内部監査について報告書は、事件を起こしたOSIB社には内部監査室がなく、沖データ㈱の内部監査室が2008年7月に初めての監査を実施したが、往査期間は2日間と短く、実施手続はヒアリングが中心であり、特段の問題を認識することなく監査を終了し、これ以降内部監査は実施されていない、と指摘しています。これを受け、内部監査室の人員数が著しく不足していること、リスク・ベース・アプローチに基づき監査対象会社を選定するなど、実効性のある内部監査体制を構築する必要がある、と提言しています。内部監査を実施するに当たっては事前の計画が重要なことは論を待ちません。まして初めて行く会社についてはどのような目的で何を調査するのかを検討し、限られた時間の中で目標を達成するためにはどのような方法で行うかを決定した上で監査を行うのが、一般的方法です。インタビューを中心に行ったという記述からは、どのような目的・計画のもとに行われた監査であるのかが、わかりません。計画については、本委員会の調査対象外であり、事実を知らないままに検討するのは避けたいのですが、それでも現行の監査室の水準に問題を感じます。このような状況では、いたずらに人員を増やしても問題解決にはなりません。会社は財務諸表への影響額を指摘の通り受け入れたように、ただ指摘を受け入れることはないと思いますが、必要性を十分吟味した人員配置を考えるよう期待します。


5.公認会計士として

報告書を読んで得た監査手続における具体的教訓は次の通りです。いずれも基本的監査手続に過ぎませんが、監査目的を明瞭に意識し、手続に不備があれば、大事件になりかねないことを意識して監査に当たらなければ、とつくづく思います。

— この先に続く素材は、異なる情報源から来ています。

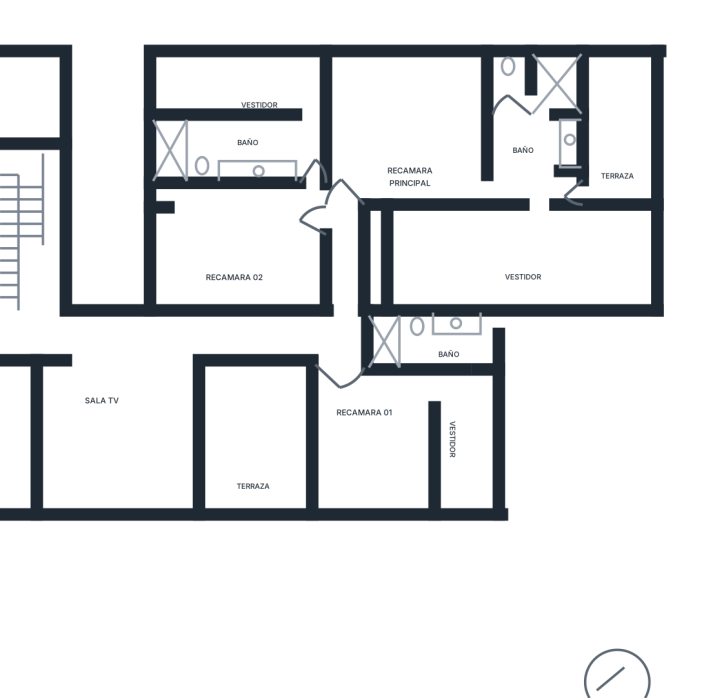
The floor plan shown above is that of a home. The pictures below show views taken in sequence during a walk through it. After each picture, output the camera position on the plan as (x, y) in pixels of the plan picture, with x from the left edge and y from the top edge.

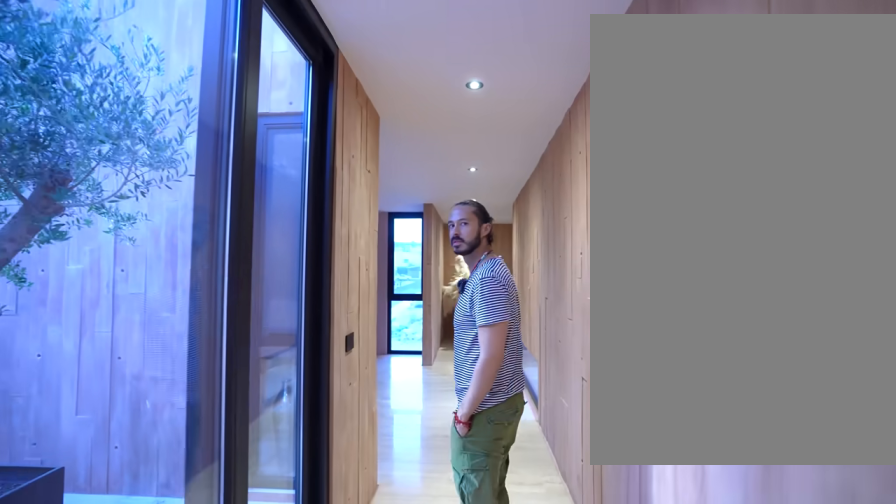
(336, 316)
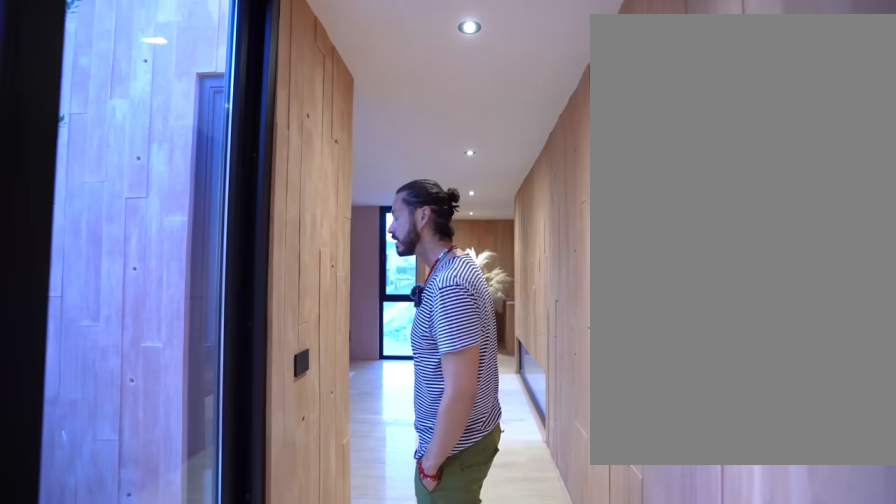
(327, 322)
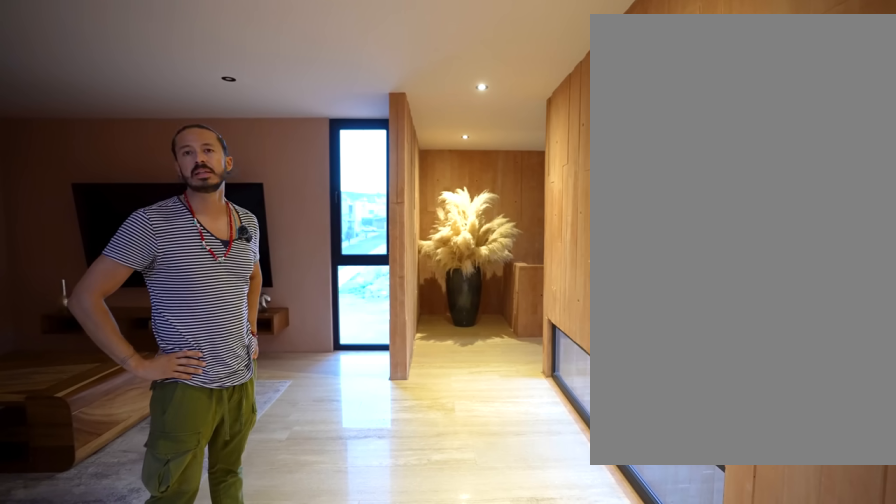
(190, 341)
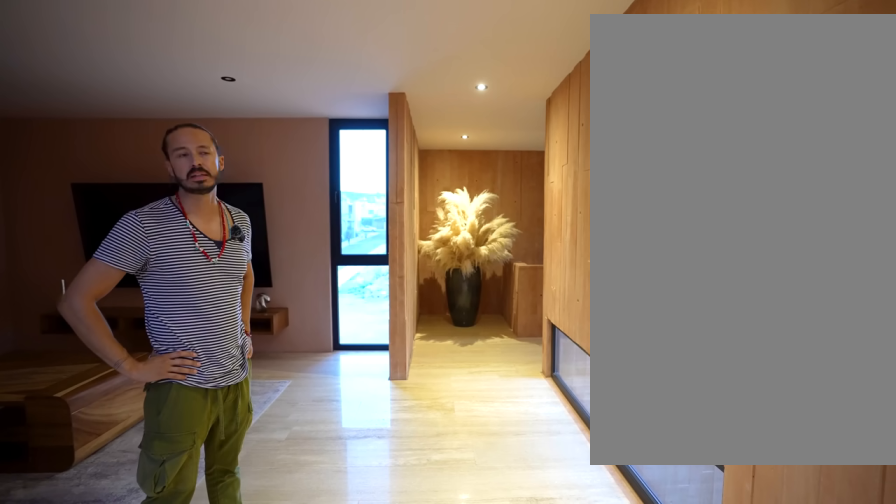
(190, 341)
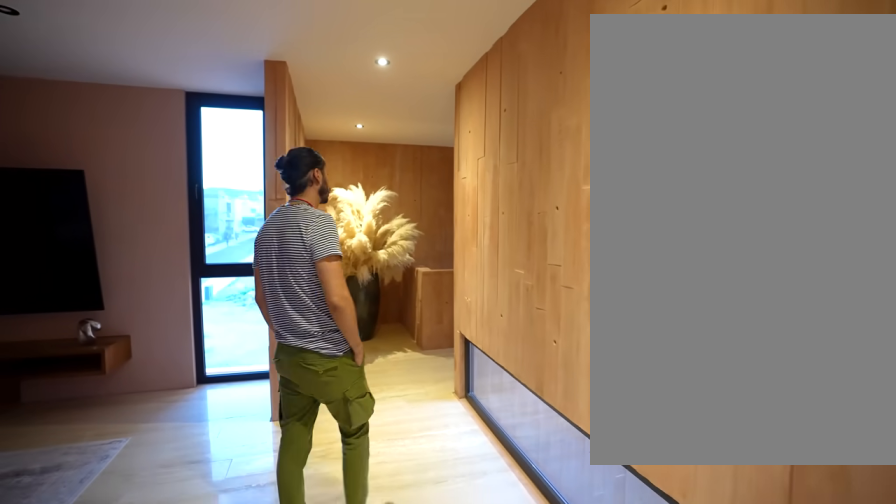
(190, 341)
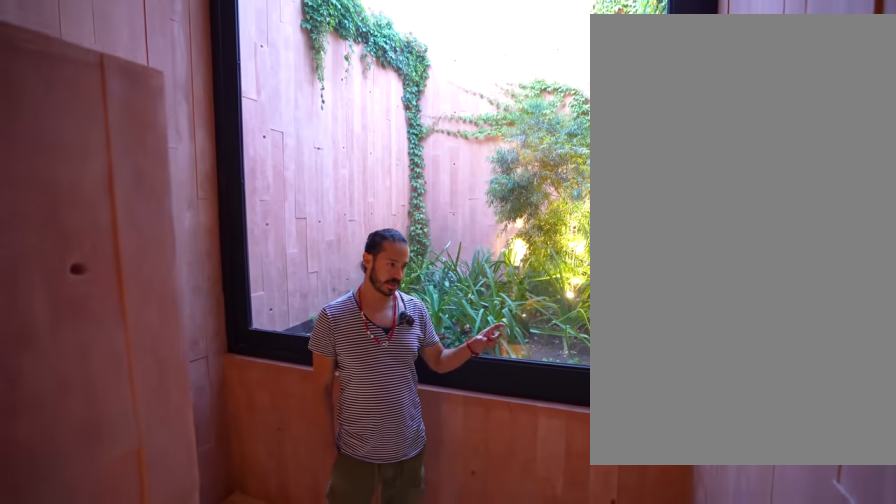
(45, 229)
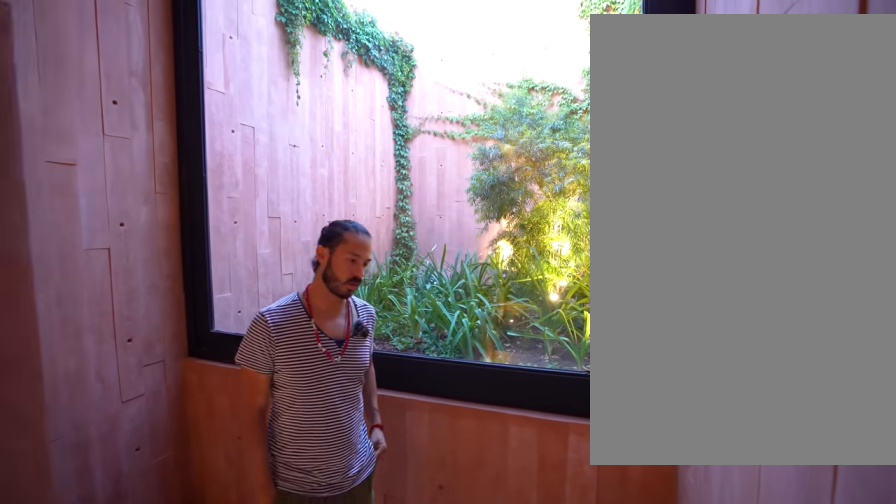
(46, 224)
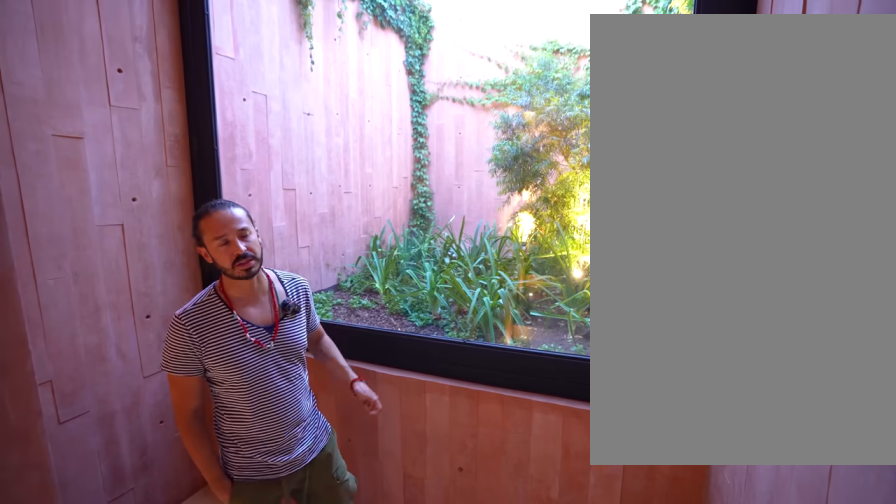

ア.銀行への確認状は監査人自らが直接受け取る形で、100%回収すること

イ.売上取消などの通常とは異なる取引については、内容を十分吟味すること

ウ.外部倉庫にある棚卸資産を販売する取引にあっては、名義手数料、倉庫保管料、在庫、売等の関連勘定が整合しているかを調査すること

エ.今回では会計伝票と手形の同時発行が行われないなどの内部統制上の欠陥がある場合には、手形の帳簿記入への連番チェックを行うこと。

オ.取引業者のコード入力について、実在性が確保されていることに留意すること

カ.外部倉庫に保管されている在庫については在庫証明書の入手にとどまらず、重要性に応じて実地棚卸に立ち会うこと


6.その他

・上場会社において、現金及び預金の帳簿残高が実際と異なるなどということは、あってはならないことです。これを報告書は決算・開示に関するプロセスに関する内部統制として、取り扱っていないようですが、現金及び預金残高の実在性、正確性は決算プロセスにおいてもチェックしなければならない事項だと、思います。

・不正防止に携わる者として、調査報告書から知りたいことは不正の具体的手口です。この辺りは犯罪方法を公にすることになるからか、ほとんどの調査報告書で記載されていません。不正の具体的手口は特殊なものでなく、一般にも知られている方法で行われたものとして、対策を考えるしかないのが、ちょっと残念です。